You will sometimes want to see data that would normally be masked as invalid. To include pixels with a particular mask bit set, use the --allow-mask
option, e.g.:
bossplot --allow-mask 'BRIGHTSKY|SCATTEREDLIGHT'
Note that multiple flags can be combined using the logical-or symbol |
, but this requires quoting as shown above. To show all data, including any invalid pixels, use the --show-invalid
option.
The bossplot
command will automatically download the appropriate data file if necessary. This is ‘conservative’: if an existing local file can be used to satisfy a request, no new files will be downloaded.
Spectra can be plotted from different data files. By default the spec-lite data file is used for a coadd or the spec file for an individual exposure. Use the --frame
or --cframe
options to plot a single-exposure spectrum from a plate spFrame
file or its flux-calibrated equivalent spCFrame
file. Use the --platefile
option to plot the combined spectrum from an spPlate
file. See the Overview of SDSS Spectroscopic Data for details.

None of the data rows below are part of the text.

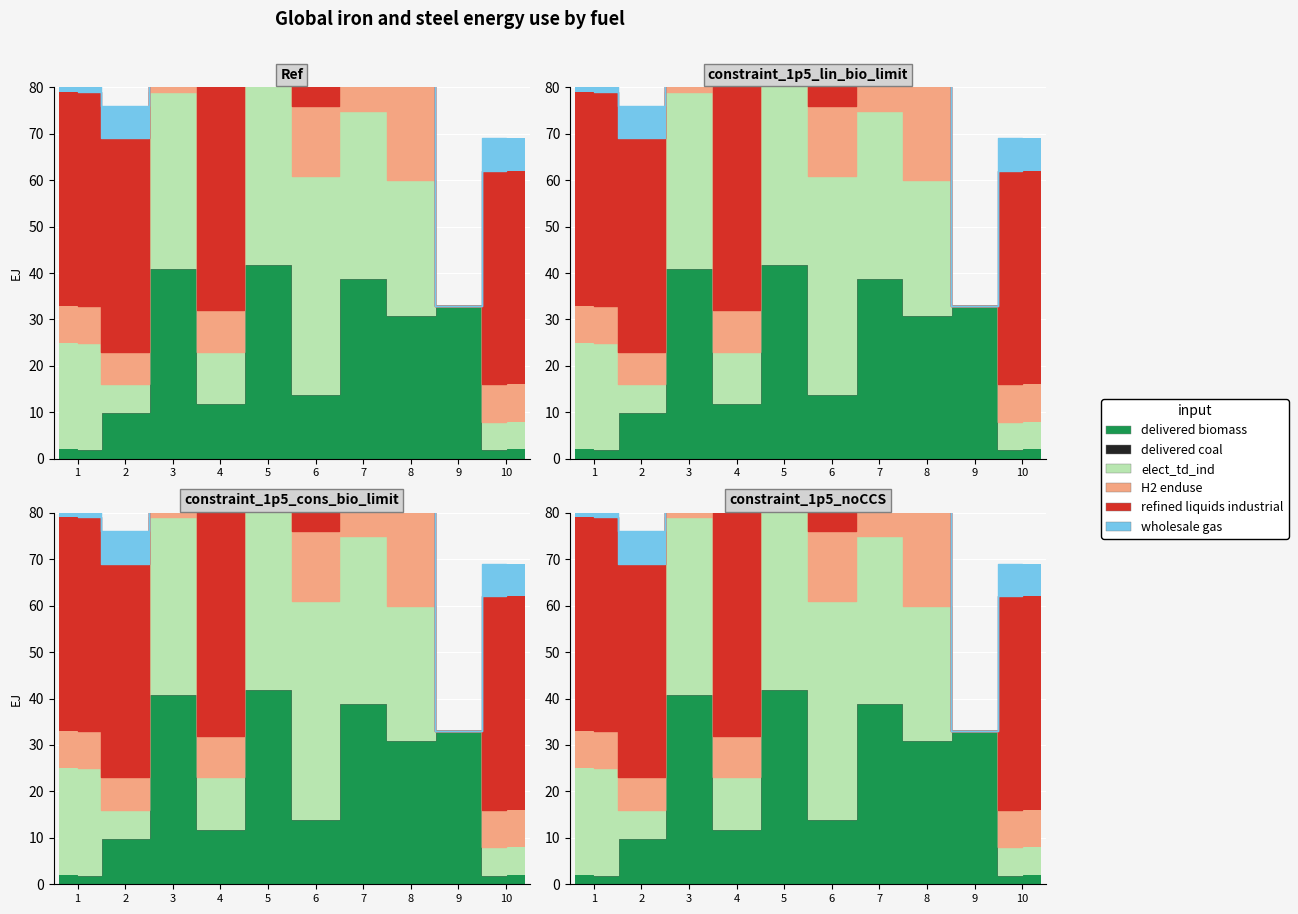

The value of elect_td_ind at 5 is 44. True or false?

True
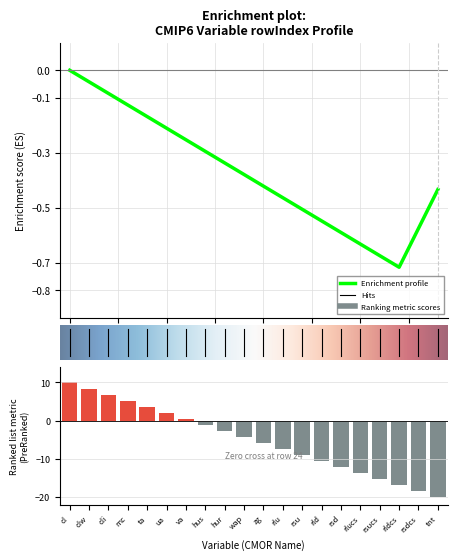

What is the label of the 13th bar from the left?

rsu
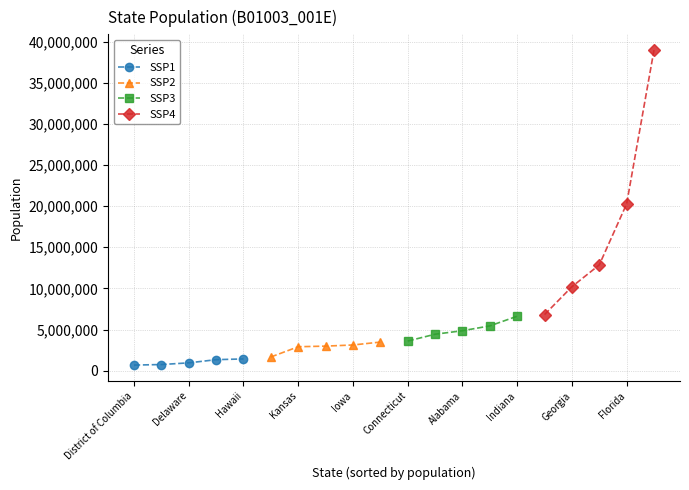

What are all the series names shown in the legend?

SSP1, SSP2, SSP3, SSP4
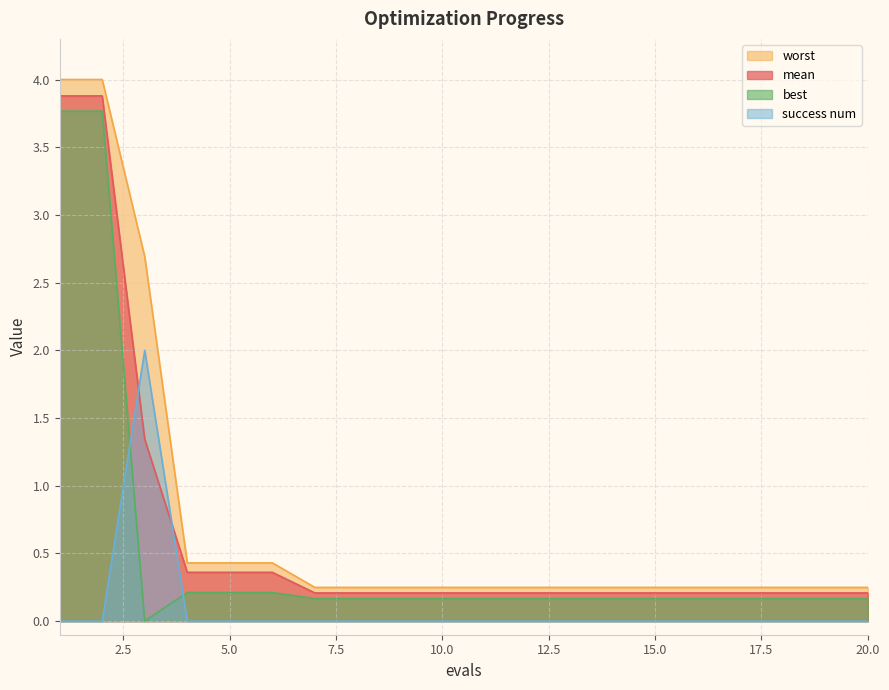

Rank the series at 17 from lowest to highest value.

success num, best, mean, worst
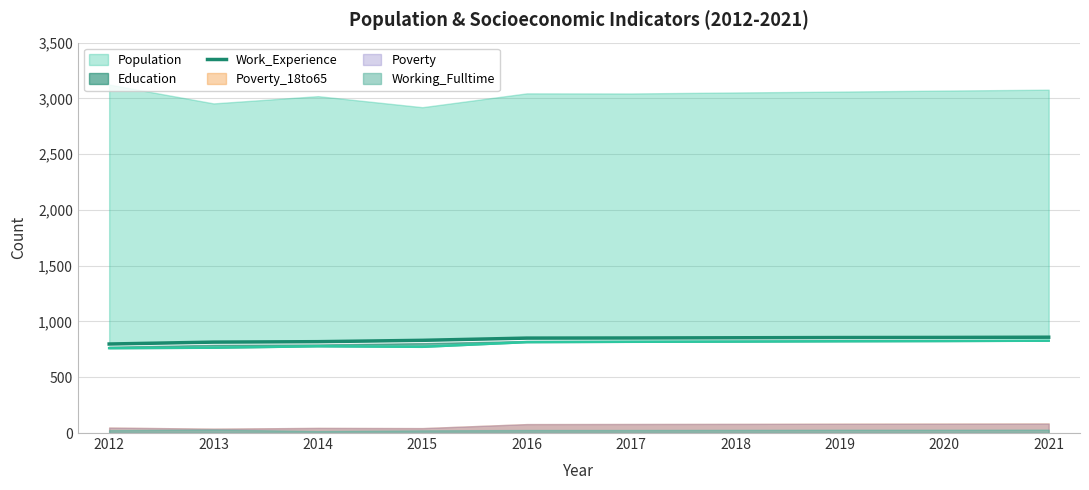

Reading left to right, extract all data points from this chart.

798	815	819	831	851	852	854	856	857	859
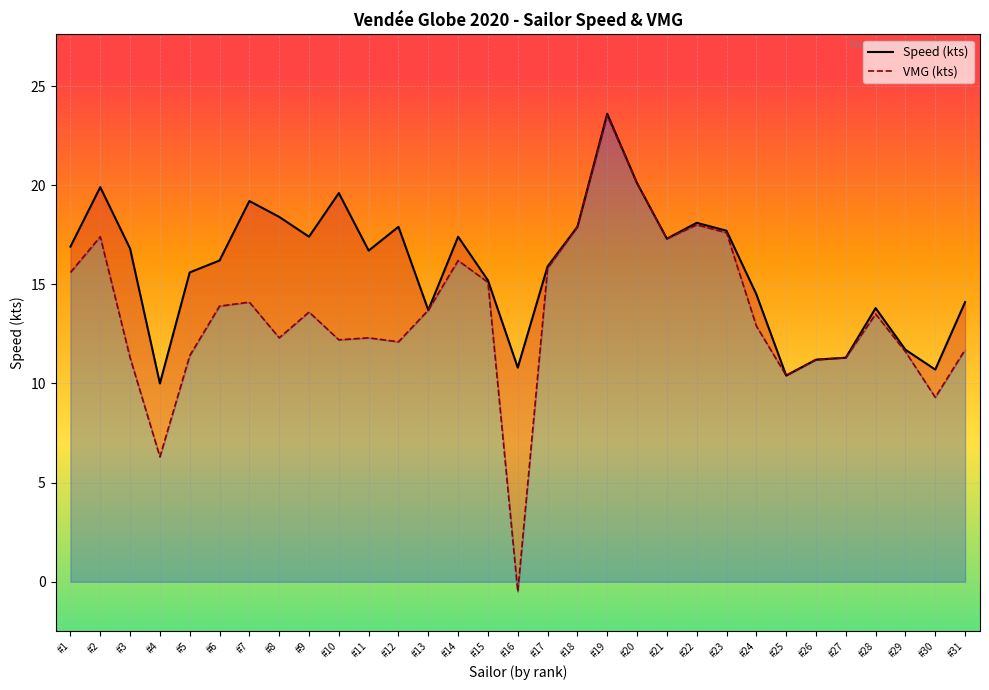

The value of VMG (kts) at #26 is 7.8. True or false?

False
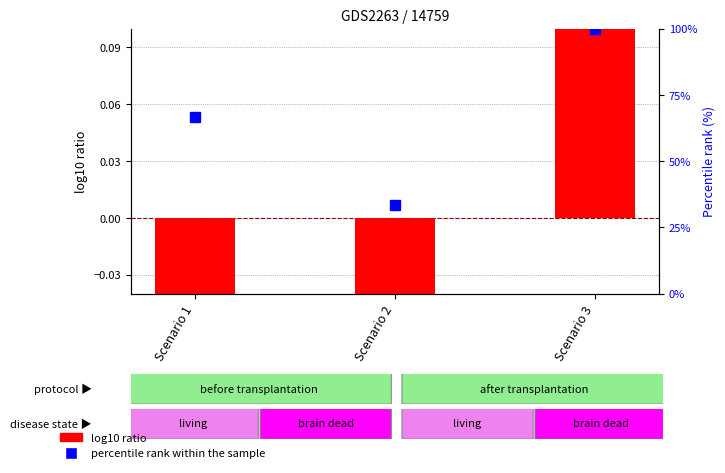

Reading left to right, list all the values displayed in this chart.

log10 ratio: Scenario 1=-0.7	Scenario 2=-12.2	Scenario 3=13.0
percentile rank within the sample: Scenario 1=66.7	Scenario 2=33.3	Scenario 3=100.0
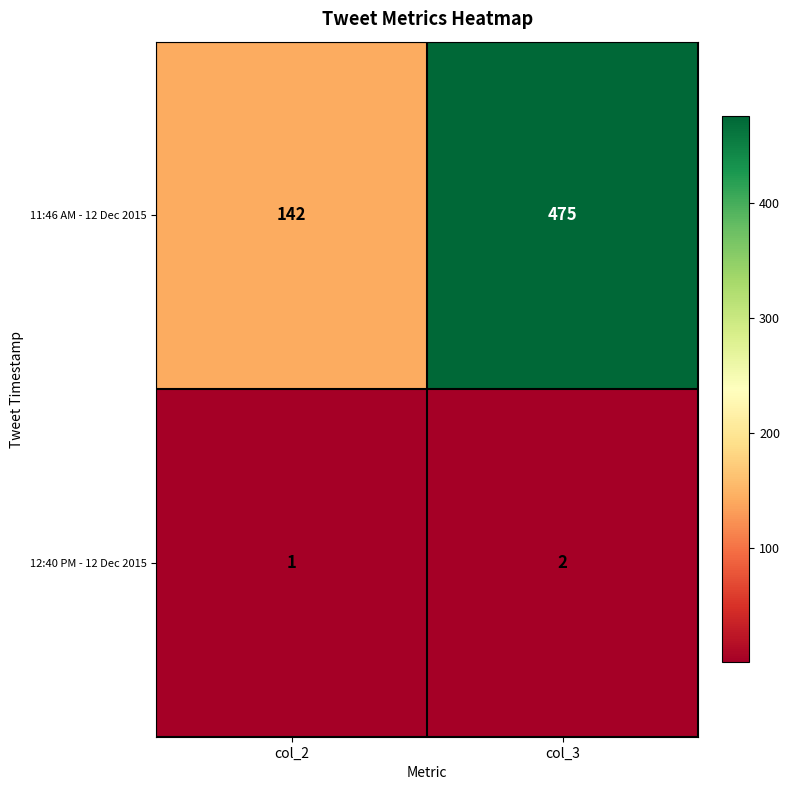

Reading left to right, list all the values displayed in this chart.

11:46 AM - 12 Dec 2015: 142	475
12:40 PM - 12 Dec 2015: 1	2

To plot a single exposure, use the --exposure
option to specify the sequence number (0,1,...) of the desired exposure. You can also set the --band
option either blue
or red
to plot a single camera’s data, or both
to superimpose the overlapping data from both cameras. Note that when displaying data from a co-added data product (spec, speclite, spPlate), the exposure sequence number only indexes exposures that were actually used in the final co-added spectrum. However, the spFrame and spCFrame data products include all exposures used as input to the co-add (based on a bossdata.plate.Plan
) so, in cases where not all exposures are used, the --exposure
option indexes a larger list of science exposures. Use the --verbose
option to display information about the available exposures in either case.
This script uses the matplotlib python library, which is not required for the bossdata
package and therefore not automatically installed, but is included in scientific python distributions like anaconda.